Functional annotation


LAYOUT: post TITLE: Workflow for Diploria labyrinthiformis functional annotation CATEGORY: [ de novo transcriptome, RNA seq ] TAG: [ Diploria labyrinthiformis, Bioinfamatics, de novo transcriptome ] —

Designing a workflow for a functional annotation for Diploria labyrinthiformis de novo transcriptome.

About: This post documents the pipline used to identify orthologous genes across species for a comparative analyses and the functional annotation of the created de novo transcriptome for Diploria labyrinthiformis using samples obtained in August 2022 as part of the ENCORE project in the TPC-PI experiment.

Use Uniprot and Pfam databases after TransDecoder to convert the nucleotides into amino acid sequences then ensure the gene IDs are species specfic for easy identification when clustering orthologs from 3 species.

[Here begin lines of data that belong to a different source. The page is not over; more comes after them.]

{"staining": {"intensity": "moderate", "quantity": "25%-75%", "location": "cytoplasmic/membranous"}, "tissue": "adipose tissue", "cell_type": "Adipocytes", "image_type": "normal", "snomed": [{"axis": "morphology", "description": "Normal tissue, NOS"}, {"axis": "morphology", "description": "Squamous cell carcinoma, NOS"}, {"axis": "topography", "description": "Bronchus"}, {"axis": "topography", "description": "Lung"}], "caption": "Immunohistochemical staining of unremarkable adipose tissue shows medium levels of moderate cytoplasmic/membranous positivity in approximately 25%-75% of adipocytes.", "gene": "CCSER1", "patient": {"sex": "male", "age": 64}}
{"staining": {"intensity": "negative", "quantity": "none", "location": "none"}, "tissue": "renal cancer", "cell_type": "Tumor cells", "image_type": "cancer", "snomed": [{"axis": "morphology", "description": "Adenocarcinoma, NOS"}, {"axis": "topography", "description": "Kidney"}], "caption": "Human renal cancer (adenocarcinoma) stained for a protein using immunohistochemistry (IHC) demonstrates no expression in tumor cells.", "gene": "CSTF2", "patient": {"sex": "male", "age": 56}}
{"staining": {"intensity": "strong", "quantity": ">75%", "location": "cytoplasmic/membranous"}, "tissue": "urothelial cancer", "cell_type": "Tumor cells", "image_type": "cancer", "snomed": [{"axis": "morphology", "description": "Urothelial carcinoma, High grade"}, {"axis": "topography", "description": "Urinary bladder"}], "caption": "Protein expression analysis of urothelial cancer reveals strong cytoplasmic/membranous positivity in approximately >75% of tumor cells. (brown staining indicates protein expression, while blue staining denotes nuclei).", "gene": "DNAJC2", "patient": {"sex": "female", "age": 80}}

Step 1. Download UniProt and Pfam Databases

mkdir /scratch/workspace/ffields_uri_edu-transcriptomes/dlab/data/databases/uniprot
cd /databases/uniprot

# Download Swiss-Prot (curated subset)
wget -O /scratch3/workspace/ffields_uri_edu-transcriptomes/dlab/data/databases/uniprot/uniprot_sprot.fasta.gz \
	https://ftp.uniprot.org/pub/databases/uniprot/current_release/knowledgebase/complete/uniprot_sprot.fasta.gz

  gunzip /scratch3/workspace/ffields_uri_edu-transcriptomes/dlab/data/databases/uniprot/uniprot_sprot.fasta.gz

  srun --nodes=1 --ntasks=4 --mem=2G --time=00:30:00 --pty bash
  module load uri/main BLAST+/2.15.0-gompi-2023a

  makeblastdb -in uniprot_sprot.fasta -dbtype prot

  cd ..
  mkdir pfam
  cd pfam/

 wget -O /scratch3/workspace/ffields_uri_edu-transcriptomes/dlab/data/databases/pfam/Pfam-A.hmm.gz \
  http://ftp.ebi.ac.uk/pub/databases/Pfam/current_release/Pfam-A.hmm.gz

  # Unzip and index
  gunzip /scratch3/workspace/ffields_uri_edu-transcriptomes/dlab/data/databases/pfam/Pfam-A.hmm.gz
  hmmpress /scratch3/workspace/ffields_uri_edu-transcriptomes/dlab/data/databases/pfam/Pfam-A.hmm

Step 2: Obtain ORFs

Identifies all open reading frames i.e ORFs (coding regions) that meet a minimum length threshold (default is 100 amino acids) and translates them into peptide sequences

Dlab

module load uri/main TransDecoder/5.5.0-GCC-11.3.0

#file in dir /scratch/workspace/ffields_uri_edu-transcriptomes/dlab/data/cd-hit
# -redundancy-minimized set includes 3586 / 5000 = 71.72%
TransDecoder.LongOrfs -t dlab_cdhit.fasta

Mdec

#file in dir /scratch/workspace/ffields_uri_edu-transcriptomes/mdec/data/cd-hit
# -redundancy-minimized set includes 4054 / 5000 = 81.08%
TransDecoder.LongOrfs -t mdec_cdhit.fasta

Mcav

#file in dir /scratch/workspace/ffields_uri_edu-transcriptomes/mcav/data/cd-hit
TransDecoder.LongOrfs -t mcav_cdhit.fasta

Note: after this step a meaasge appears:

Use file: /scratch3/workspace/ffields_uri_edu-transcriptomes/mdec/data/cd-hit/mdec_cdhit.fasta.transdecoder_dir/longest_orfs.pep  for Pfam and/or BlastP searches to enable homology-based coding region identification.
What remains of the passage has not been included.